People are fearful that they can’t trust anything they read in the mainstream media, and the flames of those fears are being fanned by deliberate acts of disinformation by the Trump/Pence campaign such as spending thousands on Facebook ads promoting unfounded rumors about Biden. Based on that fear, it’s understandable that they would want to witness the veracity of an election for themselves, particularly since one of the only leaders they trust is urging them to do so.
So we have a situation where likely tens of thousands of people are ready and willing to be poll watchers. All well and good I guess, as long as they all stick to the rules. The Trump/Pence campaign is making some small effort to keep their official poll watchers on the right side of the law using training videos.
But what about the unofficial poll watchers? The people that don’t know better and take it upon themselves to make sure everything is going according to Trump’s plan? They put themselves at risk of heavy fines and even jailtime, let alone putting others at risk and debasing our electoral process depending upon their actions and intentions. Considering the aggressive vigilantism we’re currently seeing among the far right — the Michigan governor kidnapping plot and the FBI’s recently published Homeland Threat Assessment are cases in point — I would be sad but absolutely not surprised to see some explosive behavior among unofficial poll watchers in Florida, Pennsylvania, Arizona, and elsewhere.
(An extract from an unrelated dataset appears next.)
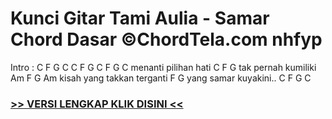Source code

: 
 # Kunci Gitar Tami Aulia - Samar Chord Dasar ©ChordTela.com nhfyp


Intro : C F G C C F G C F G C menanti pilihan hati C F G tak pernah kumiliki Am F G Am kisah yang takkan terganti F G yang samar kuyakini.. C F G C

###  <a href="https://shortlighzx.web.app?sq=Kunci Gitar Tami Aulia - Samar Chord Dasar ©ChordTela.com"> >> VERSI LENGKAP KLIK DISINI << </a>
I think it’s unlikely that I’ll see many problems at my precinct in San Francisco. And even if something arises, the SF poll worker training made it clear that it’s not our responsibility to de-escalate, that we’re to call the Election Center who will provide guidance and get the right people involved if necessary. I’m more worried about the swing states. You’d hope that cooler heads would prevail, but there hasn’t been a whole lot of that these past four years.